A typical Vietnamese sandwich is a fusion of meats and vegetables from native Vietnamese cuisine such as chả lụa (pork sausage), coriander leaf (cilantro), cucumber, and pickled carrots, cabbage, and daikon combined with condiments from French cuisine such as pâté, along with jalapeño and mayonnaise. However, a wide variety of popular fillings are used, from xíu mại to ice cream. In Vietnam, sandwiches are typically eaten for breakfast or as a snack; they are considered too dry for lunch or dinner.

The baguette was introduced to Vietnam in the mid–19th century, when Vietnam was part of French Indochina, and became a staple food by the early 20th century. During the 1950s, a distinctly Vietnamese style of sandwich developed in Saigon, becoming a popular street food. Following the Vietnam War, Overseas Vietnamese popularized the bánh mì sandwich in countries such as the United States.

with those Laura Mars eyes... (30.30)

Bryan: There's a thing called the Constitution. Sixth Amendment, Confrontation Clause. You have a right in this country to cross-examine your accuser. It's not enough that you tell us what the tapes mean. You gotta say it in court.

Donnie: I can't even imagine it. Axe there in the room with those Laura Mars eyes. That's what he's gonna do tomorrow, too.

Bryan: Hey, hey, hey. You'll get through it.You'll get through it.

Movie reference to 1978 thriller Eyes of Laura Mars, starring Faye Dunaway and Tommy Lee Jones.

Nice Kikashi (13.51)

Chuck: DeGiulio knows about our informant.

Bryan: Of course he does. I told him.

Chuck: Why the fuck did you…

Bryan: I-I-I heard from some guys in his office that he was still considering pulling the thing from us. He was wondering about our ability to close. So I let it leak that we were closer than anyone knew.

Chuck: Nice Kikashi.

Bryan: How the fuck do you know what a kikashi…

Chuck: You don't have to live in Asia to play a little Go. Okay. Okay, this we can work with…

Go is an abstract strategy board game for two players, in which the aim is to surround more territory than the opponent. The game was invented in China more than 2,500 years ago and is believed to be the oldest board game continuously played to the present day. A 2016 survey by the International Go Federation's 75 member nations found that there are over 46 million people worldwide who know how to play Go and over 20 million current players, the majority of whom live in East Asia.

Literally meaning 'an enlivenment', Kikashi is a forcing move, usually one made outside the primary flow of play. Unlike sente, though, a move is kikashi when it yields a high efficiency in play by forcing the opponent to abandon a course of action.

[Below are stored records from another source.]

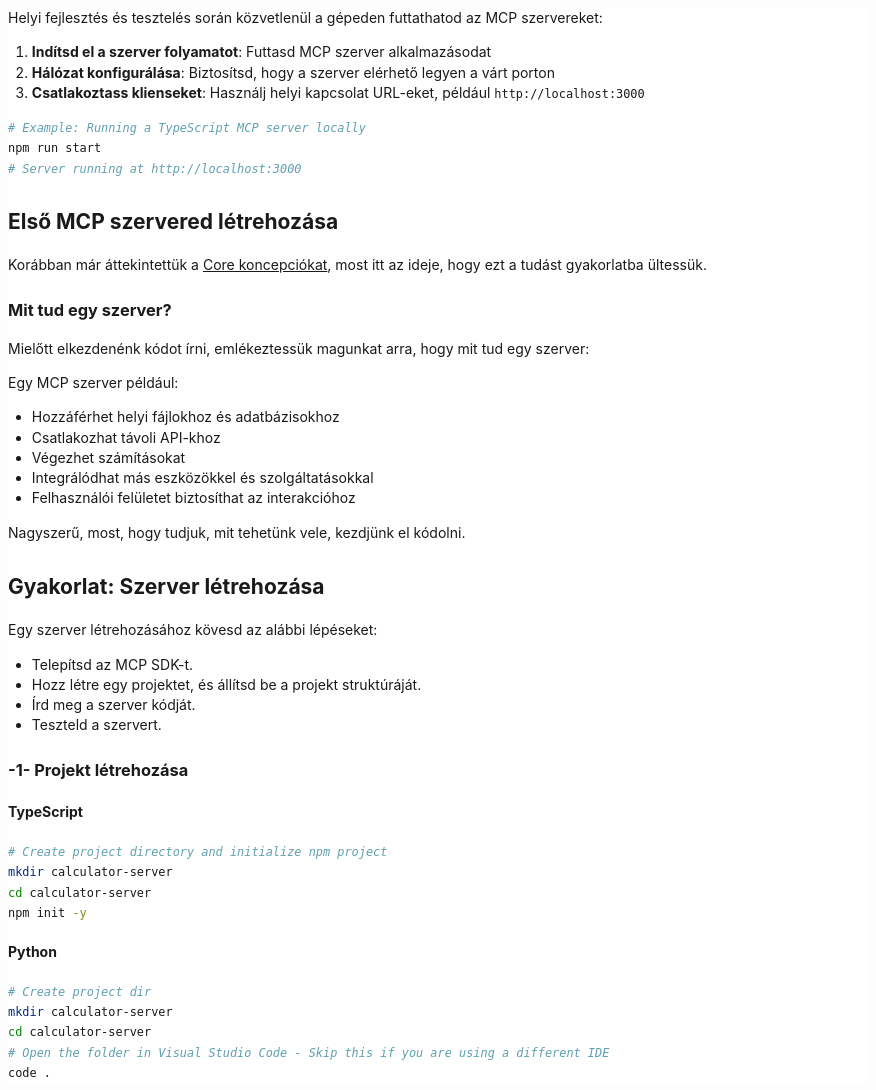 Helyi fejlesztés és tesztelés során közvetlenül a gépeden futtathatod az MCP szervereket:

1. **Indítsd el a szerver folyamatot**: Futtasd MCP szerver alkalmazásodat
2. **Hálózat konfigurálása**: Biztosítsd, hogy a szerver elérhető legyen a várt porton
3. **Csatlakoztass klienseket**: Használj helyi kapcsolat URL-eket, például `http://localhost:3000`

```bash
# Example: Running a TypeScript MCP server locally
npm run start
# Server running at http://localhost:3000
```

## Első MCP szervered létrehozása

Korábban már áttekintettük a [Core koncepciókat](/01-CoreConcepts/README.md), most itt az ideje, hogy ezt a tudást gyakorlatba ültessük.

### Mit tud egy szerver?

Mielőtt elkezdenénk kódot írni, emlékeztessük magunkat arra, hogy mit tud egy szerver:

Egy MCP szerver például:

- Hozzáférhet helyi fájlokhoz és adatbázisokhoz
- Csatlakozhat távoli API-khoz
- Végezhet számításokat
- Integrálódhat más eszközökkel és szolgáltatásokkal
- Felhasználói felületet biztosíthat az interakcióhoz

Nagyszerű, most, hogy tudjuk, mit tehetünk vele, kezdjünk el kódolni.

## Gyakorlat: Szerver létrehozása

Egy szerver létrehozásához kövesd az alábbi lépéseket:

- Telepítsd az MCP SDK-t.
- Hozz létre egy projektet, és állítsd be a projekt struktúráját.
- Írd meg a szerver kódját.
- Teszteld a szervert.

### -1- Projekt létrehozása

#### TypeScript

```sh
# Create project directory and initialize npm project
mkdir calculator-server
cd calculator-server
npm init -y
```

#### Python

```sh
# Create project dir
mkdir calculator-server
cd calculator-server
# Open the folder in Visual Studio Code - Skip this if you are using a different IDE
code .
```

A kikashi stone will usually be sacrificed while conferring an advantage; for example, the kikashi stone could act as a ladder breaker or destroy the opponent's potential eyeshape, while the answering move has no value at all. Moves can be kikashi, or not, depending on whether they are answered with appropriate sophistication or not. If the answering move strengthens the position, then the play is not kikashi but aji keshi (ruining one's own potential).